ComCiência – Além dessas inquietações que a literatura fantástica aponta, ela também estava de alguma forma antecipando questões que viriam a ser problematizadas pela psicanálise no século XX, tais como sonhos, delírios, a loucura, o duplo da nossa personalidade, como o personagem Mr. Hyde, de Stevenson, que é o monstro que há dentro do Dr. Jekyll e que se revela quando ele toma uma droga...
Garate
– O monstro que nos habita... Sim, sem dúvida. Há uma vertente teórica que considera precisamente que o momento alto da literatura fantástica, isto é, o século XIX, indaga pelo viés da fantasia e da ficção literária uma série de questões, de problemas, que a erupção da teoria psicanalítica no século XX vai equacionar sob a forma de uma teoria. E que comportaria, de algum modo, a morte da literatura fantástica na sua versão clássico-moderna. Porque a psicanálise se via “matando a charada” em termos teóricos, desvelando o mistério, num certo sentido, o que faria com que essa espécie de máquina ficcional não pudesse continuar operando, pelo menos com o mesmo estatuto que operou no século XIX. De fato, se tomarmos textos de Freud como o intitulado “O estranho”, em português, cuja tradução literal do título original seria “O infamiliar”, perceberíamos com facilidade que o repertório de temas que ele examina, partindo precisamente de Hoffmann, do conto “O homem de areia”, da literatura fantástica, para tentar pensar uma série de processos psíquicos, é idêntico a um repertório temático muito caro à literatura fantástica do século XIX. Sem dúvida, o objeto privilegiado de indagação é o homem e o monstro ou os monstros que nos habitam.

ComCiência – A senhora diz que isso seria a morte da literatura fantástica clássica. E como autores do século XX, como Borges, lidaram com isso?
Garate
– Para muitos, a morte do fantástico – considerado fantástico clássico – que vai até o final do século XIX, não comporta a morte da máquina ficcional, e haveria uma espécie de inflexão que faz com que no século XX, de algum modo, uma série de escritores que abdicam de convenções de representação realista, entendidas à maneira do século XIX, tão diversos quanto Kafka, Borges ou Cortázar, sejam considerados por alguns teóricos como neo-fantásticos. O que supostamente estaria em jogo nesse neo-fantástico? Eu acho que foi Sartre o primeiro a dizer: “O fantástico, por excelência, somos nós”. Toda ficção borgeana pode ser lida um pouco sob este signo.
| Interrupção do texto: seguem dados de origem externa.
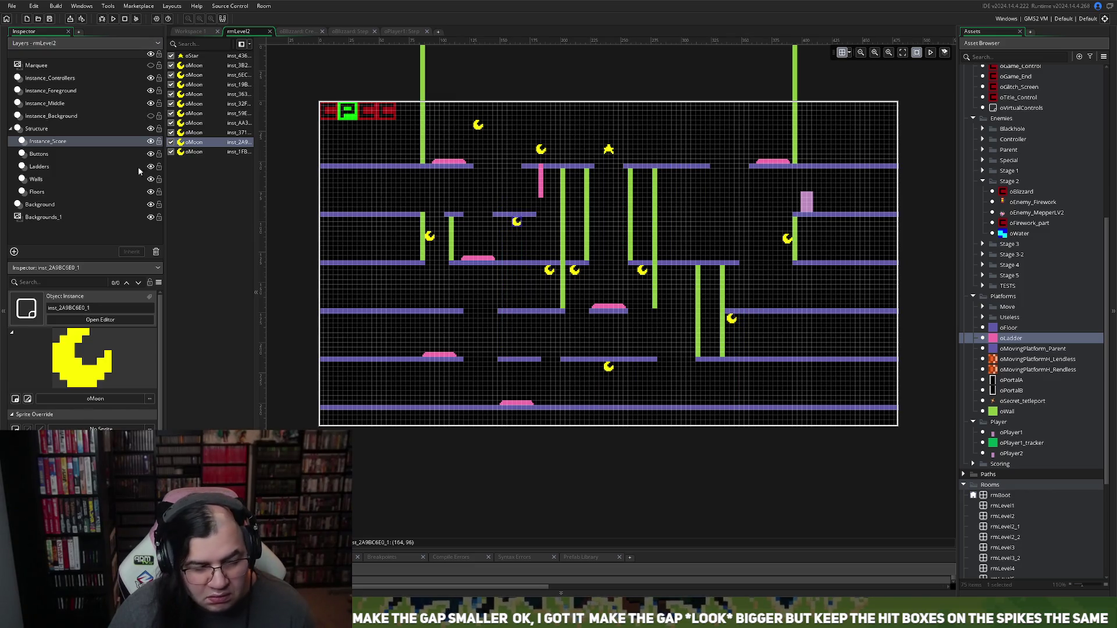
click(150, 117)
Na verdade, o que há de mais fantástico não são os monstros, são os sistemas simbólicos criados pelo homem para tentar contornar o que é incontornável: o real. Portanto, alguém como Borges vai dar o tratamento de aparato fantástico a algo capital, fundamental que permita que existamos, que é a linguagem. É o aparato mais fantástico que existe, a máquina mais fantástica que já foi criada. E quando digo a linguagem, estou falando de uma espécie de aparato de base que possibilita a criação de toda uma série de aparatos secundários. A célebre frase de Borges: “A metafísica é um ramo da literatura fantástica”. Isto é, a idéia de dar um tratamento precisamente fantasista tanto à tradição metafísica quanto à tradição teológica, quanto à memória, e aos processos que estão envolvidos na memória. Essas teias da constituição simbólica da linguagem. É um modo de inverter a lógica. Se no fantástico do XIX os objetos fantásticos estavam fora – eles eram sem dúvida uma projeção do sujeito, mas estavam fora –, se manifestavam como uma exterioridade, o século XX, de algum modo vai inverter o texto, e o que vai mostrar é que o mais fantástico está dentro de nós e já não apenas na dimensão inconsciente, como é concebida a partir da teoria psicanalítica. Mas também, e talvez sobretudo, na dimensão consciente e na dimensão do que seriam os nossos dispositivos de base para conhecimento e apreensão do mundo. Podemos dizer que não é que o fantástico desapareça, ele se generaliza. De algum modo, tudo passa a ser fantástico, não no sentido mais literal, mas no sentido de comportar uma espécie de hiato em relação à realidade e de ser inverificável, de incitar sempre essa espécie de possibilidade de uma relação de correspondência ou concordância com o exterior. Tudo seria fabulação fantástica, em sentido um pouco amplo.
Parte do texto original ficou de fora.